Decididamente este mundo não tem mais salvação.

Pois vejam, meus caros cinco ou seis amáveis leitores: hoje em dia, não há respeito sequer a um pacato cidadão de bermudas e chinelas que, na manhã de um prosaico domingo de sol ameno, vai logo cedo à padaria comprar o pãozinho nosso de todos os dias.

Não é que o pessoal do balcão da ‘marvada’ já fazia ponto no local antes das 8?

Não sei se emendavam a manguaça de ontem ou se inauguravam, cheios de vontades, o domingão em que se encerra o Brasileirão.

O vozerio estava lascado.

Os ânimos, eu diria, exaltados.

O simpático Portuga até saiu daquele cubículo, onde fica no caixa, para pedir calma e abaixarem o tom.

— Ora, pois, pois, este é um estabelecimento de família. Até professores universitários temos na fila do pãozinho…

Por que o homem falou isso?

Todos os domingos levo um punhado de moedas – que junto durante a semana – para, assim, lhe facilitar o troco.

Não merecia essa trairagem…

II.
Quando dei por mim, já estava rodeado de amigos – não sei se é a palavra certa, mas vá lá…

Queriam que eu fosse o mediador de uma mesa-redonda que improvisariam ali mesmo, ao redor do balcão de mármore fajuto.

Fui logo me esquivando, e querendo agradar a gregos e troianos, palmeirenses, sãopaulinos e corintianos:

— O Flamengo já é campeão. Cartas marcadas, pessoal. O Grêmio vai entregar. Interessa à CBF, interessa a Globo, interessa ao Brasil da Copa de 2014, das Olimpíadas de 2016…

Bobagem minha. Não era esse o assunto da discussão.

Discutiam qual a melhor forma para o Campeonato Brasileiro.

Pontos corridos ou mata-mata.

Sorri amarelo e, sem outra alternativa, me dispus a ouvi-los.

III.
O Portuga, dono da padaria, me olhou agradecido. Até liberou uma média com pão na chapa para abrandar o meu jejum e melhorar o juízo da minha decisão.

O primeiro a falar foi o Sr. Nestor, que me apresentaram naquele momento e era porta-voz dos que defendem o ‘mata-mata’.
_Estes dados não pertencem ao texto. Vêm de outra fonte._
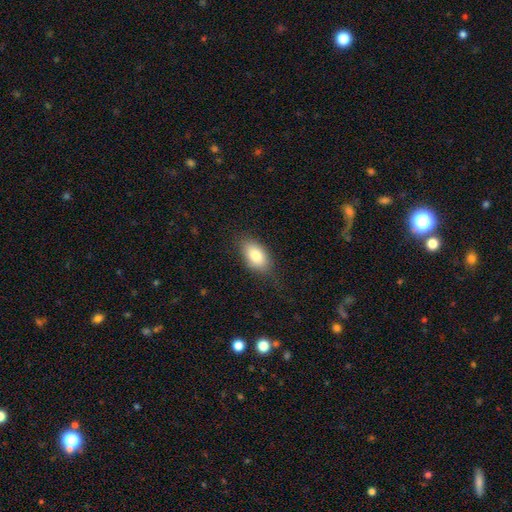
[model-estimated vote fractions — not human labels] Morphology: type=smooth (80%); roundness=in between (90%); merging=none (79%).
— Trata-se de uma forma que garante a emoção até o último instante. A partir de agora, teríamos apenas jogos decisivos, com estádios lotados, envolvendo as maiores torcidas do País. Até o meu Corinthians poderia entrar nessa. E tem mais. Precisamos entender que o futebol é negócio. Um dos mais rentáveis do mundo. Só aqui no Brasil os clubes estão de pires na mão. Imagine, professor, o quanto essas finais não renderiam? Um dinheiro que se joga na lata do lixo com a fórmula atual. Concorda? (E eu em silêncio, olhar de paisagem) Além do que, evitaríamos a vergonha dessas rodadas finais com times de tradição fazendo corpo mole para que o rival de seu Estado não seja campeão. Vocês acreditam que os jogadores do Grêmio vão correr atrás da bola hoje no Maracanã? Se derem o campeonato para o Inter, nunca mais colocarão os pés no Rio Grande do Sul. É o que eu penso. O que o professor e jornalista, amigo que acabo de conhecer, acha?
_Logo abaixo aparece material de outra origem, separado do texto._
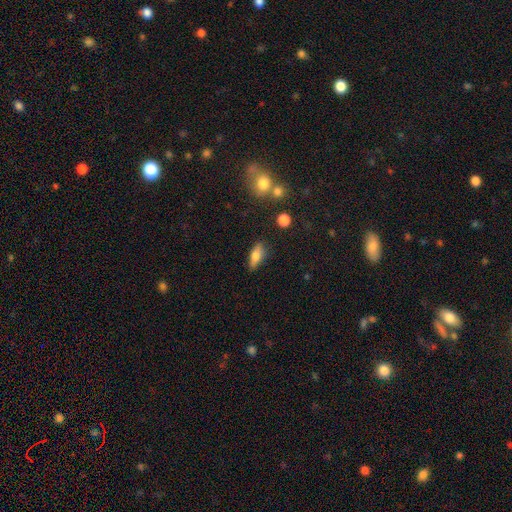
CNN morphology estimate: smooth-or-featured: smooth: 75% | featured or disk: 17% | star or artifact: 8%
  how-rounded: in between: 70% | cigar-shaped: 26% | round: 4%
  merging: none: 76% | minor disturbance: 17% | major disturbance: 4% | merger: 3%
Olhei para um lado, olhei para o outro. Pedi outra média, dispensei o segundo pão na chapa e dei meu veredicto. Simples e direto, como deve ser o veredicto de um homem sábio:

— O senhor Nestor está com a razão!

IV.
Aplausos, vaias. Comemorações e lamentos.

Não sabia. Eles haviam apostado um engradado de cerveja.
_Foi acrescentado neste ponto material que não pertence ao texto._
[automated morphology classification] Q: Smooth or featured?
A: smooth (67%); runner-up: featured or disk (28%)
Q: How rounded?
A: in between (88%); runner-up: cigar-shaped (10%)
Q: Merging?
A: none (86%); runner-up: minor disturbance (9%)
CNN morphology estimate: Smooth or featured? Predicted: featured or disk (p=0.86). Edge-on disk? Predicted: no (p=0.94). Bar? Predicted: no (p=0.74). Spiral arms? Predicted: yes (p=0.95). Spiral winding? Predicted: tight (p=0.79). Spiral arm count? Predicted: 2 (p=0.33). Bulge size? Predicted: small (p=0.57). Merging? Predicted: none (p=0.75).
Em meio ao tumulto, o Portuga saiu outra vez da birosca e pôs ordem na casa:

— Professor, o senhor só poderia manifestar sua opinião depois de ouvir o outro lado.

— Estou aqui para ouvir a argumentação contrária, falei. – Que fale o arauto pela defesa dos pontos corridos…

Acho que os impressionei com a minha fala solene. Não é todo o dia que se ouve a palavra ‘arauto’ tão bem empregada, convenhamos.

V.
Fez-se, de novo, um silêncio respeitoso – e um tal de Gigante deu um passo a frente. Pelo apelido, dá para imaginar o tamanho do ‘armário’, mas não para descrever as feições de ‘justiceiro indomável’ do homem. Que falou com voz de raros amigos vivos e alguns inimigos mortos:

— Vou ser simples e objetivo. Estamos falando do esporte mais popular do mundo. Esporte é também negócio, mas não é só negócio. É preciso dar valor aos critérios esportivos. O campeonato de pontos corridos é o mais honesto que existe. Quem faz mais ponto é campeão, e pronto. Dispensa fórmulas mágicas e recompensa aquele que foi o mais regular em todas as rodadas. Esquemas, jeitinhos, marmeladas existem em qualquer tipo de competição. Alguém duvida? Vou dar um exemplo. Se o Grêmio precisasse perder para o Inter não chegar ao oitavo lugar e, assim, supostamente pegar uma beirinha na final, a situação não seria a mesma, hein? Hein? O que o professor e jornalista me diz agora? Qual sua opinião?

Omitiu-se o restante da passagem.